Monday, Feb. 14, 1944
The Republics of Russia
The 16 Soviet Republics of the Union of Soviet Socialist Republics are just the beginning. There are 189 races and peoples in the Soviet Union and they speak 150 languages, practice 40 religions, inhabit 74 assorted regions, territories, autonomous republics and Soviet Republics. Depending on locality, they wear reindeer fur, Moslem veils, ordinary coats and pants. They cover one-sixth of the world's land surface and they number 193 million men, women and children.
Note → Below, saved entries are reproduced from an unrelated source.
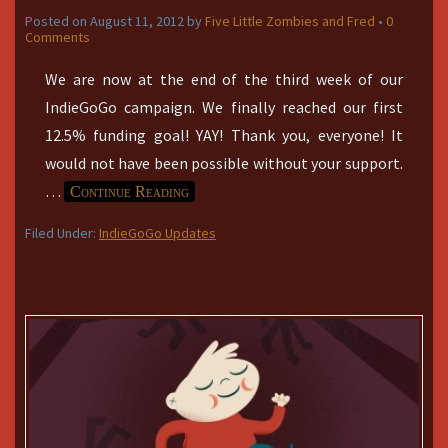
Posted on
August 11, 2012
by
Five Little Zombies and Fred
•
0
Comments
We are now at the end of the third week of our
IndieGoGo campaign. We finally reached our first
12.5% funding goal! YAY! Thank you, everyone! It
would not have been possible without your support.
…
Continue Reading
Filed Under:
IndieGoGo Updates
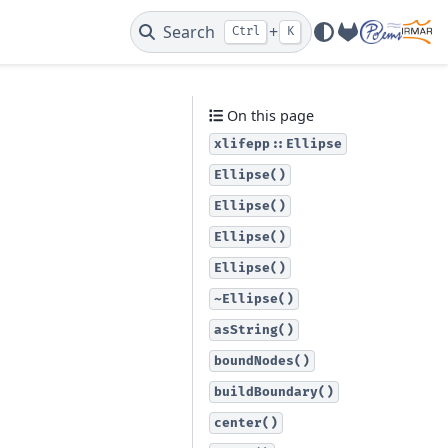
Search
+
Ctrl
K
GitLab
On this page
xlifepp::Ellipse
Ellipse()
Ellipse()
Ellipse()
Ellipse()
~Ellipse()
asString()
boundNodes()
buildBoundary()
center()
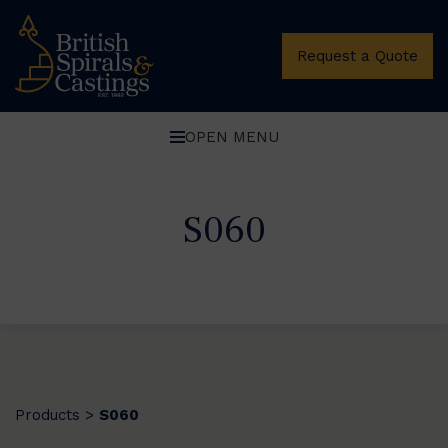
Request a Quote
OPEN MENU
S060
Products
S060
>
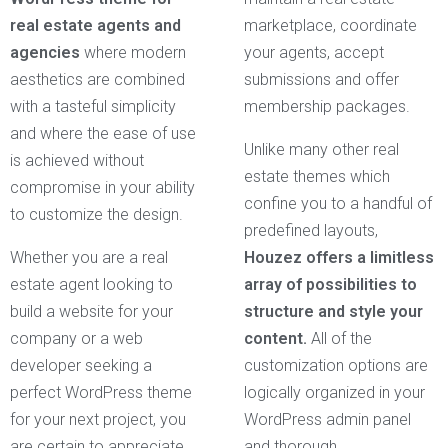
real estate agents and
marketplace, coordinate
agencies
where modern
your agents, accept
aesthetics are combined
submissions and offer
with a tasteful simplicity
membership packages.
and where the ease of use
Unlike many other real
is achieved without
estate themes which
compromise in your ability
confine you to a handful of
to customize the design.
predefined layouts,
Whether you are a real
Houzez offers a limitless
estate agent looking to
array of possibilities to
build a website for your
structure and style your
company or a web
content.
All of the
developer seeking a
customization options are
perfect WordPress theme
logically organized in your
for your next project, you
WordPress admin panel
are certain to appreciate
and thorough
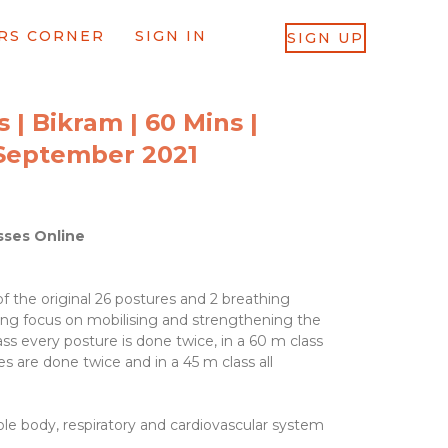
RS CORNER
SIGN IN
SIGN UP
 | Bikram | 60 Mins |
September 2021
sses Online
f the original 26 postures and 2 breathing
rong focus on mobilising and strengthening the
ass every posture is done twice, in a 60 m class
s are done twice and in a 45 m class all
.
ole body, respiratory and cardiovascular system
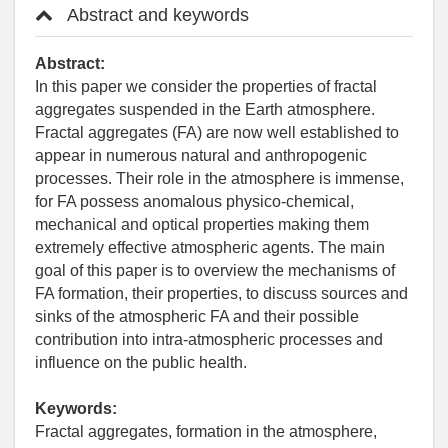
Abstract and keywords
Abstract:
In this paper we consider the properties of fractal
aggregates suspended in the Earth atmosphere.
Fractal aggregates (FA) are now well established to
appear in numerous natural and anthropogenic
processes. Their role in the atmosphere is immense,
for FA possess anomalous physico-chemical,
mechanical and optical properties making them
extremely effective atmospheric agents. The main
goal of this paper is to overview the mechanisms of
FA formation, their properties, to discuss sources and
sinks of the atmospheric FA and their possible
contribution into intra-atmospheric processes and
influence on the public health.
Keywords:
Fractal aggregates, formation in the atmosphere,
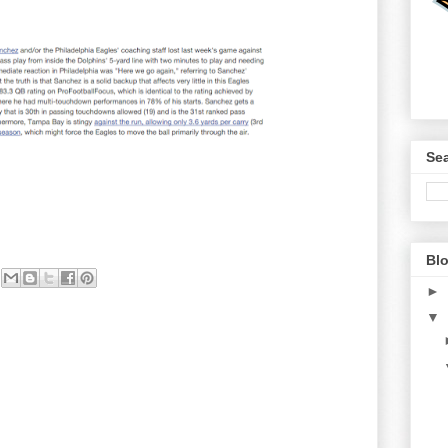
Sea
Blo
►
▼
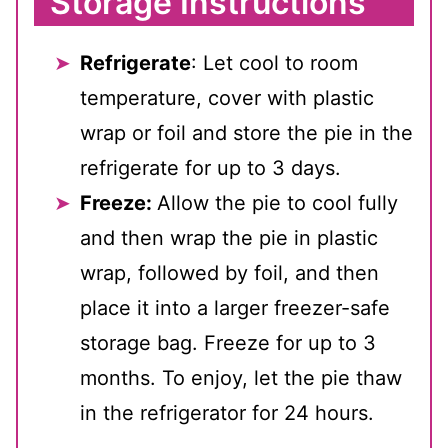
Storage Instructions
Refrigerate
: Let cool to room
temperature, cover with plastic
wrap or foil and store the pie in the
refrigerate for up to 3 days.
Freeze:
Allow the pie to cool fully
and then wrap the pie in plastic
wrap, followed by foil, and then
place it into a larger freezer-safe
storage bag. Freeze for up to 3
months. To enjoy, let the pie thaw
in the refrigerator for 24 hours.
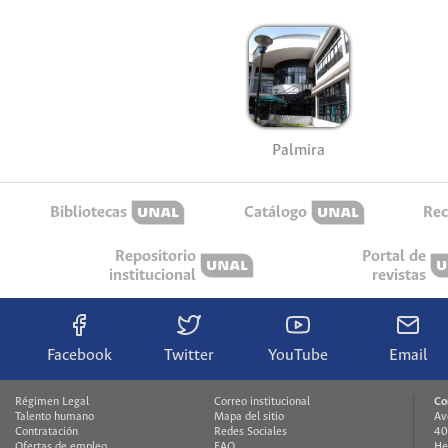
Palmira
Bibliotecas
Catálogo
Rec
Repositorio
Portal de
institucional
revistas
Facebook
Twitter
YouTube
Email
Régimen Legal
Correo institucional
Co
Talento humano
Mapa del sitio
Av
Contratación
Redes Sociales
40
Ofertas de empleo
FAQ
He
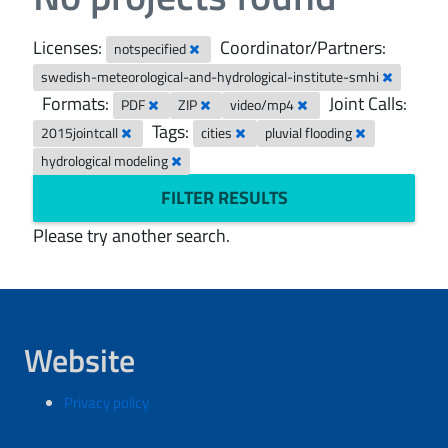
Licenses:
Coordinator/Partners:
notspecified
swedish-meteorological-and-hydrological-institute-smhi
Formats:
Joint Calls:
PDF
ZIP
video/mp4
Tags:
2015jointcall
cities
pluvial flooding
hydrological modeling
FILTER RESULTS
Please try another search.
Website
Privacy policy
Roughly three-quarters of them are Slavs: Great Russians, Ukrainians (or Little Russians), White Russians. These peoples constituted three of the original four republics which joined to form the Soviet Union in 1922. The fourth was the Transcaucasian Republic, which later split into the Georgian, Armenian and Azerbaijan.
From the lofty, windy plateau of Central Asia in the shadow of the high Pamirs came Turkmen, Tajiks and Uzbeks to establish three more border republics in 1925. Slope-eyed Kazakhs and Kirghiz were found ready to form republics, Soviet style, in 1936.
The five youngest republics grew out of the war. When Hitler attacked Poland, the Red Army moved westward, converting the three independent Baltic states of Estonia, Latvia and Lithuania into Soviet Republics. There was a solemn plebiscite. Next, Russia took Bessarabia back from Rumania (she had lost it in World War I) and renamed it the Moldavian Republic. Finally the Russian part of the Karelian Isthmus, plus a slice of Finland conquered in 1940, was set up as the Karelo-Finnish Republic, and the pattern of border buffer republics was complete. The land of the Great Russians, the Russian Soviet Federal Socialist Republic, touches foreign territory only in the Far East, where the Amur River divides the R.S.F.S.R. from Japanese-held Manchuria. Between Russia proper and China lies the Mongolian People's Republic, a some-man's land, neither completely in nor quite out of the Soviet Union, but a buffer state just the same.